Dopo aver messo in riga i pochi giornalisti accreditati, escludendo dalle domande il tema fondamentale di chi governerà il Paese in mezzo alla pandemia, ai tiepidi tentativi di girare attorno a tale pretesa, il premier se l’è cavata con “Su questo non rispondo”. Berlusconi gli toglie la fiducia se gli sfila la poltrona del Quirinale? “Parlo solo della parte di domanda che è accettabile”, cioè di niente. Quali partiti hanno sostenuto le misure (disastrose) su scuola e pandemia? “Lascio la parola al ministro Speranza”.
Ora è chiaro che a Draghi delle sorti del Paese, del Pnrr e dei morti per il Covid frega meno di zero di fronte al suo traguardo in cima al Colle, ma una tale mancanza di trasparenza e di rispetto dei cittadini si commenta da sé. Questo uomo dell’establishment internazionale, osannato dai servi dei giornali ancora più servi di ogni tipo di poteri, al Quirinale finirebbe l’opera cominciata quando era giovane dirigente del Ministero dell’Economia, da dove governò le privatizzazioni criminali degli anni ’90, di cui basterà ricordare la fine di Telecom prima agli Agnelli e poi a Colaninno, e il regalo col fiocco delle autostrade ai Benetton.

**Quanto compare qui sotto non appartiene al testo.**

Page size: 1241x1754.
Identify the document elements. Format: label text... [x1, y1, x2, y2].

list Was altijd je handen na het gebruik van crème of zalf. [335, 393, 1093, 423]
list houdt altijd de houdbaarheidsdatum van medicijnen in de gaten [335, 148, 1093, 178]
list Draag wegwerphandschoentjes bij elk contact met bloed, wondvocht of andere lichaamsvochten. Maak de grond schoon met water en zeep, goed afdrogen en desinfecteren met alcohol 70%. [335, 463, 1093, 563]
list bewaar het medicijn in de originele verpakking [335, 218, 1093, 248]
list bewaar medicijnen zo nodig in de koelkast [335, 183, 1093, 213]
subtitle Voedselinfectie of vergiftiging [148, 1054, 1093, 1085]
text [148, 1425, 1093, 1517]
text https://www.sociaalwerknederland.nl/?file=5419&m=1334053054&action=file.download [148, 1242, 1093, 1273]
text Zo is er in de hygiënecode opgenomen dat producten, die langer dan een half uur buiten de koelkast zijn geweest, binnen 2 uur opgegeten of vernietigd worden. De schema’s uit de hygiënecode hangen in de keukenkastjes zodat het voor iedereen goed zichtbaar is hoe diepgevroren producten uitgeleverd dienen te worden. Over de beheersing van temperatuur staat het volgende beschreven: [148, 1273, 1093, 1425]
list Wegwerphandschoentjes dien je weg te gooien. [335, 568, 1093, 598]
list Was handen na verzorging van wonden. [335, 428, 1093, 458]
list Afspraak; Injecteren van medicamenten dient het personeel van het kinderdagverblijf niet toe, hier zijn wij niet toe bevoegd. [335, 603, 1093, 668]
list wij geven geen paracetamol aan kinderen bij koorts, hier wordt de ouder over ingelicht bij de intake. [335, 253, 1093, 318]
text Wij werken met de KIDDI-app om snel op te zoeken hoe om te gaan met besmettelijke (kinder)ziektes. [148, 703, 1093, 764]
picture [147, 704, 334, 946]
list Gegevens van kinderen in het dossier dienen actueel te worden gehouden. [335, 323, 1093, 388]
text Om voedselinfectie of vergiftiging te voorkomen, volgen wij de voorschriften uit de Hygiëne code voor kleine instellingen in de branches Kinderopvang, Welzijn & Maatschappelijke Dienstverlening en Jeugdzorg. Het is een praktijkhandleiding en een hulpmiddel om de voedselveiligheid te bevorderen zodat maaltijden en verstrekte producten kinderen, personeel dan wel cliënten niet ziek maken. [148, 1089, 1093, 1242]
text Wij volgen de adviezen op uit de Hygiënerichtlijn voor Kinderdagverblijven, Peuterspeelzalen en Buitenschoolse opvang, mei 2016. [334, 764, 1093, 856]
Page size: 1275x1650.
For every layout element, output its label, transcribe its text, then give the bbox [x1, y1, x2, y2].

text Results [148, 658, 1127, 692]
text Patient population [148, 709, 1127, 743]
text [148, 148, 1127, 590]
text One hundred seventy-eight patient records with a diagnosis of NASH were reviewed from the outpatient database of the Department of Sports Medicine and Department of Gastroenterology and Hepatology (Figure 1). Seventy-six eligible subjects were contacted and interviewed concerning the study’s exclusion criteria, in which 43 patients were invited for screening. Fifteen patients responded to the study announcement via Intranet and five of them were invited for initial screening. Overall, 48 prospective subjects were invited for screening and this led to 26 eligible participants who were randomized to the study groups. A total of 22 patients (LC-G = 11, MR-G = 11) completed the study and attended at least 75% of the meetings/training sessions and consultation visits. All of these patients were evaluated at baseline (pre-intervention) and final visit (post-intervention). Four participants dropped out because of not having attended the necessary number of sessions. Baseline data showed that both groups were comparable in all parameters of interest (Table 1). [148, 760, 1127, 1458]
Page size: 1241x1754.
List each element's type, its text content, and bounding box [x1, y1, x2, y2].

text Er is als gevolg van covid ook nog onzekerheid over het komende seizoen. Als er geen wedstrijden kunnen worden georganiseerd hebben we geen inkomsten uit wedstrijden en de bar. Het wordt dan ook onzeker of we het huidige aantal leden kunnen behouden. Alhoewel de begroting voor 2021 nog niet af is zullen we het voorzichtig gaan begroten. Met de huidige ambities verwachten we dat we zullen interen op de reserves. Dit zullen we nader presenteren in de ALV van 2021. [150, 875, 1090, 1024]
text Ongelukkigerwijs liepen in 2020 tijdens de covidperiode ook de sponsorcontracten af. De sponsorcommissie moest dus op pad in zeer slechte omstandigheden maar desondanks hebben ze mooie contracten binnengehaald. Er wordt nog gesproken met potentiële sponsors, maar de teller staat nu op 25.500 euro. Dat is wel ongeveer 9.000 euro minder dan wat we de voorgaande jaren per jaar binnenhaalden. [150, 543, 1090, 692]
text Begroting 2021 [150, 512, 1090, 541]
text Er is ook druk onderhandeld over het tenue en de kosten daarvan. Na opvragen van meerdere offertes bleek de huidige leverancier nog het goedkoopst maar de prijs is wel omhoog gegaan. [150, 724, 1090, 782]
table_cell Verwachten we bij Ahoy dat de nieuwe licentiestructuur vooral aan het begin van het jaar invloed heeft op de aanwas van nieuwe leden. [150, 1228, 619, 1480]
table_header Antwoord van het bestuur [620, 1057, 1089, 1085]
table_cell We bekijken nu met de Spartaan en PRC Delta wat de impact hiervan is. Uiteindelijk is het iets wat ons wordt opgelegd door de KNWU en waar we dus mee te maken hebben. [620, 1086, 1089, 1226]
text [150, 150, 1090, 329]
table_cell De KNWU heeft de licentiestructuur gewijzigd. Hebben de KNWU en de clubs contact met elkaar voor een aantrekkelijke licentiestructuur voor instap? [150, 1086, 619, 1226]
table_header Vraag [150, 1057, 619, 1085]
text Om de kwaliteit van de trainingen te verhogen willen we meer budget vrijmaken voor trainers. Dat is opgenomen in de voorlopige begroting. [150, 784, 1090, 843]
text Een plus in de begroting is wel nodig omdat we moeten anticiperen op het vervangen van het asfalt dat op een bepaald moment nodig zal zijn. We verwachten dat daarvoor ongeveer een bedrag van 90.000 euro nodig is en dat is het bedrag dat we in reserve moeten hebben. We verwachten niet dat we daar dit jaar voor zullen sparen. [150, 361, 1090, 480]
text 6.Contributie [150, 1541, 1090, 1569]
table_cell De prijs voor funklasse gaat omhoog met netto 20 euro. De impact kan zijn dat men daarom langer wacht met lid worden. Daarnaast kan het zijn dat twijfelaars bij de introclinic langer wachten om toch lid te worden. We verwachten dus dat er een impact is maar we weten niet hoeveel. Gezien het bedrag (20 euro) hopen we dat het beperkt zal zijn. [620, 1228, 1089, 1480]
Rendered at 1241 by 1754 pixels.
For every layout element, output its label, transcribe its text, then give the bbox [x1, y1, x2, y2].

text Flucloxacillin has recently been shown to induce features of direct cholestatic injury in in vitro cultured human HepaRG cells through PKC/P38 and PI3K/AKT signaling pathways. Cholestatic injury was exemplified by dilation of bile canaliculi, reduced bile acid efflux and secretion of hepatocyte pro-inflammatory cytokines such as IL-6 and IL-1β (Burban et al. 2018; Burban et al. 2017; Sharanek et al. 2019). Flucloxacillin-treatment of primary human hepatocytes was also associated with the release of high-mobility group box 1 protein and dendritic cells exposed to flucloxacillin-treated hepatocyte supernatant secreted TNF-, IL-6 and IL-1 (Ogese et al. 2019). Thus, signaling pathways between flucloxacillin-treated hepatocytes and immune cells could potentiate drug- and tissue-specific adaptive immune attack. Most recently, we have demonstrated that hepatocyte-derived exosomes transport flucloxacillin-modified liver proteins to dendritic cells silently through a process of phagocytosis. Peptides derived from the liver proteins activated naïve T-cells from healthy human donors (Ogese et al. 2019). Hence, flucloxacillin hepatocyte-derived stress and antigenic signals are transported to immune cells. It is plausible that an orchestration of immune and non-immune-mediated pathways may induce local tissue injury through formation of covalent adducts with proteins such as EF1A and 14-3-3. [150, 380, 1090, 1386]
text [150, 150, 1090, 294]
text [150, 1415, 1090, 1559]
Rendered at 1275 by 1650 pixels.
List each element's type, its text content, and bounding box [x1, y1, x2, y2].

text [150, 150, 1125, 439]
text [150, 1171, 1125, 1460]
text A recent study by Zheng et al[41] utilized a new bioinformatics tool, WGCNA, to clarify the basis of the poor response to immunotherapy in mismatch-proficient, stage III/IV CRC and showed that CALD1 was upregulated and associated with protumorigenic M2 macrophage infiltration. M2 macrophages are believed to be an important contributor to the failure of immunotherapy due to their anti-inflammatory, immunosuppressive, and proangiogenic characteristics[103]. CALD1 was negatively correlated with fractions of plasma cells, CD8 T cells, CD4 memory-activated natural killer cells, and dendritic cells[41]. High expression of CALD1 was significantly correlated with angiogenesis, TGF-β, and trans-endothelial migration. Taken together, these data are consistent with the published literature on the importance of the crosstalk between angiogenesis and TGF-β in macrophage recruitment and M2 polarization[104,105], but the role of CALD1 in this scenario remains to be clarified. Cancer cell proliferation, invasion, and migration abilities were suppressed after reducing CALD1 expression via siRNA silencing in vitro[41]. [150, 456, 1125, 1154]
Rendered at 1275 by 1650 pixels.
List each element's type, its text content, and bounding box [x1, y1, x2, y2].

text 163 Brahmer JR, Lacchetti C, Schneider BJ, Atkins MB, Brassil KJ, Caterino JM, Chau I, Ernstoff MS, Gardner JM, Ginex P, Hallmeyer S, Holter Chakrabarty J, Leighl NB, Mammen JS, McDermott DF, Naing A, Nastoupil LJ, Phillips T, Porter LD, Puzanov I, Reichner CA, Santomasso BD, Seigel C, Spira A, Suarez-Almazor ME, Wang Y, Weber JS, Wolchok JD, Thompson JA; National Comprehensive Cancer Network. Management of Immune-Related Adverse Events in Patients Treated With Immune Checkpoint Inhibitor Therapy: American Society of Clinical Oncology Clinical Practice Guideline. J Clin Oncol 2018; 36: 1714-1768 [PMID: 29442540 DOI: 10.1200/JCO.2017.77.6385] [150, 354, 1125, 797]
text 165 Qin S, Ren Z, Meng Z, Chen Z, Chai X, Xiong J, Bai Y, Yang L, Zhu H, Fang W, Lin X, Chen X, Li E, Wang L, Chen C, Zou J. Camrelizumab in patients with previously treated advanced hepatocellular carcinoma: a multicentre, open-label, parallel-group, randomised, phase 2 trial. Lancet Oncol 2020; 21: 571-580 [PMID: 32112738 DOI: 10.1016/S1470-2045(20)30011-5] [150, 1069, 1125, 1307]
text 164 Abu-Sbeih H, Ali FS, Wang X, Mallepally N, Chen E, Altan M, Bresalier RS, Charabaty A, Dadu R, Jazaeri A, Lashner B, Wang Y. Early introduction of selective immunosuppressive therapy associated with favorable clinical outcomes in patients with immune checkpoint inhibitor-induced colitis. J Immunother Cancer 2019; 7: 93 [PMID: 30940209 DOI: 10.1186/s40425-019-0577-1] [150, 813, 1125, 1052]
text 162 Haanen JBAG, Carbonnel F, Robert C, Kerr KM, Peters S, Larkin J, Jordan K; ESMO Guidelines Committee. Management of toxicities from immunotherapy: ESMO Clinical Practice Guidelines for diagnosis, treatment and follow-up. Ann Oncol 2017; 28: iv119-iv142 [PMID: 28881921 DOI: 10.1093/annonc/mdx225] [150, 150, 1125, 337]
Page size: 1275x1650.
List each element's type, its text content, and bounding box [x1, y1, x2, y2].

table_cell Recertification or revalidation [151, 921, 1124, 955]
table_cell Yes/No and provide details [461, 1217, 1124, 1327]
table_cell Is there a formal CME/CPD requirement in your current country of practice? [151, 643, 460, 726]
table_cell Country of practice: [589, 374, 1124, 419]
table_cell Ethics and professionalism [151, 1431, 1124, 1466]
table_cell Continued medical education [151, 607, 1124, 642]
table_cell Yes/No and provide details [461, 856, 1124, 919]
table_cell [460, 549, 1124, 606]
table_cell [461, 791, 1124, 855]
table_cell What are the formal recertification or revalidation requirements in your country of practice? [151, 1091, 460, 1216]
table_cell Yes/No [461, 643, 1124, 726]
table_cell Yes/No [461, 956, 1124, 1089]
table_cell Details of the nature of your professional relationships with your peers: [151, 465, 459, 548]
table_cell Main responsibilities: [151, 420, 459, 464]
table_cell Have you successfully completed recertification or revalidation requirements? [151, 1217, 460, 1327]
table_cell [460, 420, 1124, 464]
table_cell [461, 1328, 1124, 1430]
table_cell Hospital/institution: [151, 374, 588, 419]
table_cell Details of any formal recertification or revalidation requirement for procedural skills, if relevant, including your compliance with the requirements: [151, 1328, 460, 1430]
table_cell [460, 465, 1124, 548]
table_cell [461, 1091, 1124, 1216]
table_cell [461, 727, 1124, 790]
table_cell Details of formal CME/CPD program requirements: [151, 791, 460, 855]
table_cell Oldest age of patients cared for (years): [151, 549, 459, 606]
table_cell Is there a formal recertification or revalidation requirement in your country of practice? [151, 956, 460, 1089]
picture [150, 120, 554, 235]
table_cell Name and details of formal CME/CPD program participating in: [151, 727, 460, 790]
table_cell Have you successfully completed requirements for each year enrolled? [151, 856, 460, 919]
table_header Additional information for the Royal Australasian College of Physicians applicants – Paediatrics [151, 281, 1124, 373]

Certo, con gli italiani presi da ben altro, tra virus e valanghe di rincari, dai giochi di Palazzo possono uscire i personaggi più spudorati e impresentabili, ma se a Capo dello Stato finirà uno qualunque di questi due, Mario o Silvio pari sono, l’ipoteca che ci troveremo addosso la pagheremo cara. E chissà per quanti anni.